(Page extract):
====

I was able to verify that I could switch to sc console but no change in behavior. I was also successful in setting hw.vga.textmode="0", same behavior. I also attempted to disable mouse input to the console, no luck.

Any other suggestions I might try?

I was thinking to try switching VGA modes on the console, but the "vidcontrol -i mode" doesn't return anything and any attempt to change modes usually results in ioctl error.

As an aside, I loaded up OpenBSD and it doesn't have this console issue. It only seems to plague FreeBSD installations.

I don't need anything fancy on the console, just simple reliable keyboard entry when trouble hits. I'm not totally dead in the water as the vSphere web console can work under firefox but has its own set of quirks.


----------



## SirDice (Nov 3, 2016)

JamesNJ said:


> Any other suggestions I might try?


I'm quickly running out of ideas unfortunately. The only thing I could think of that might be worth a try is to see if you can get a FreeBSD to UEFI boot on ESXi. It's a bit of a long shot though.


----------



## JamesNJ (Nov 4, 2016)

Hey I appreciate the help here ... I know it is a bit of a corner case I'm working on.

====

(Actions to take):
1. In the FreeBSD console thread, rewrite the paragraph beginning "I was able to verify" as a short bulleted list that keeps its main facts.
2. Print the FreeBSD console thread verbatim from "I was able to" to "set of quirks.".
The listing on this page has no role in any of the work asked here.

(Source material):

====

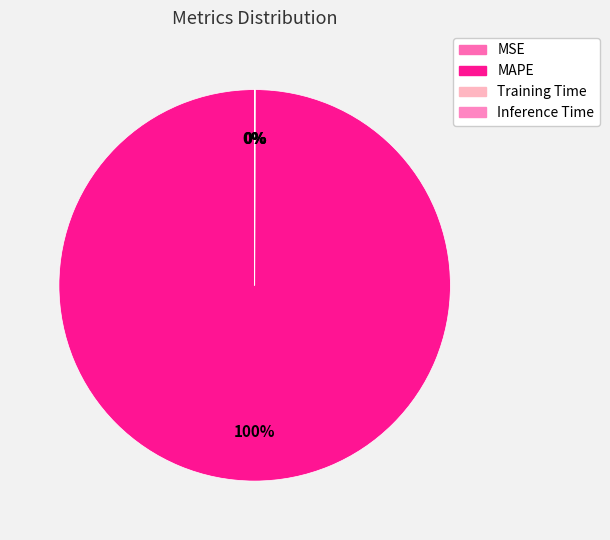

Is it true that MSE is 7% of the pie?

False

====

(Results by task):
1.
- Switching to the sc console worked, but the behavior did not change.
- Setting hw.vga.textmode="0" succeeded, with the same behavior.
- Disabling mouse input to the console did not help.

2.
I was able to verify that I could switch to sc console but no change in behavior. I was also successful in setting hw.vga.textmode="0", same behavior. I also attempted to disable mouse input to the console, no luck.

Any other suggestions I might try?

I was thinking to try switching VGA modes on the console, but the "vidcontrol -i mode" doesn't return anything and any attempt to change modes usually results in ioctl error.

As an aside, I loaded up OpenBSD and it doesn't have this console issue. It only seems to plague FreeBSD installations.

I don't need anything fancy on the console, just simple reliable keyboard entry when trouble hits. I'm not totally dead in the water as the vSphere web console can work under firefox but has its own set of quirks.